Directions
Write out the lines below once more, exactly as they appear. Do not include pictures.

Extracted material

BEGIN

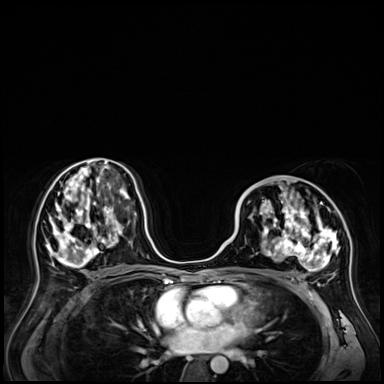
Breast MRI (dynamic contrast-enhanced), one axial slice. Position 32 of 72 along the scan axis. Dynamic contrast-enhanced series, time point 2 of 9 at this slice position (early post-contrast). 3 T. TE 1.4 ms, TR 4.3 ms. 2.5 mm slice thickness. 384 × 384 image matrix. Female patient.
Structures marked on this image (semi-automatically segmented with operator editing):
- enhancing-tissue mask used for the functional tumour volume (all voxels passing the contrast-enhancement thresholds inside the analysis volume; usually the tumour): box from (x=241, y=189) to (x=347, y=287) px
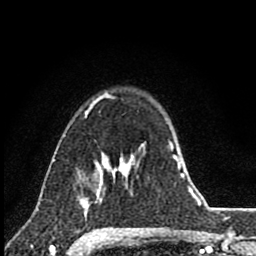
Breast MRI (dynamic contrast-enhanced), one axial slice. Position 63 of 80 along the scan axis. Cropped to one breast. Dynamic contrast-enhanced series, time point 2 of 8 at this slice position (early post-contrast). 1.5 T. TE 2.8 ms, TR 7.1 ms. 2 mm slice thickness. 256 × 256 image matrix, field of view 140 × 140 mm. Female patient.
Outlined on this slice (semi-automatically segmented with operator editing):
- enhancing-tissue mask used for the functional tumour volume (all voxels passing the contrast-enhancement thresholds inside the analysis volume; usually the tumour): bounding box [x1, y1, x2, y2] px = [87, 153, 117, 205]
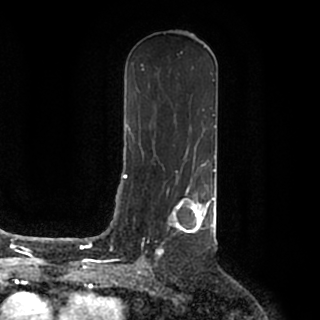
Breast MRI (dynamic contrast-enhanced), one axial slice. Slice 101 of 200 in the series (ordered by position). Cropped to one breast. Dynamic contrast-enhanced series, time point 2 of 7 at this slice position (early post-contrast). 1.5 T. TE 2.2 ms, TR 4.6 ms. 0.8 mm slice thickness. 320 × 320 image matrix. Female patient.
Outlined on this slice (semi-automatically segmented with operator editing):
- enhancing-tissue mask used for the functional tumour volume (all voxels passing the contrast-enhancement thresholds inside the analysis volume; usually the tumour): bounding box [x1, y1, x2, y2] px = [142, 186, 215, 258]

END

Solution
Breast MRI (dynamic contrast-enhanced), one axial slice. Position 32 of 72 along the scan axis. Dynamic contrast-enhanced series, time point 2 of 9 at this slice position (early post-contrast). 3 T. TE 1.4 ms, TR 4.3 ms. 2.5 mm slice thickness. 384 × 384 image matrix. Female patient.
Structures marked on this image (semi-automatically segmented with operator editing):
- enhancing-tissue mask used for the functional tumour volume (all voxels passing the contrast-enhancement thresholds inside the analysis volume; usually the tumour): box from (x=241, y=189) to (x=347, y=287) px
Breast MRI (dynamic contrast-enhanced), one axial slice. Position 63 of 80 along the scan axis. Cropped to one breast. Dynamic contrast-enhanced series, time point 2 of 8 at this slice position (early post-contrast). 1.5 T. TE 2.8 ms, TR 7.1 ms. 2 mm slice thickness. 256 × 256 image matrix, field of view 140 × 140 mm. Female patient.
Outlined on this slice (semi-automatically segmented with operator editing):
- enhancing-tissue mask used for the functional tumour volume (all voxels passing the contrast-enhancement thresholds inside the analysis volume; usually the tumour): bounding box [x1, y1, x2, y2] px = [87, 153, 117, 205]
Breast MRI (dynamic contrast-enhanced), one axial slice. Slice 101 of 200 in the series (ordered by position). Cropped to one breast. Dynamic contrast-enhanced series, time point 2 of 7 at this slice position (early post-contrast). 1.5 T. TE 2.2 ms, TR 4.6 ms. 0.8 mm slice thickness. 320 × 320 image matrix. Female patient.
Outlined on this slice (semi-automatically segmented with operator editing):
- enhancing-tissue mask used for the functional tumour volume (all voxels passing the contrast-enhancement thresholds inside the analysis volume; usually the tumour): bounding box [x1, y1, x2, y2] px = [142, 186, 215, 258]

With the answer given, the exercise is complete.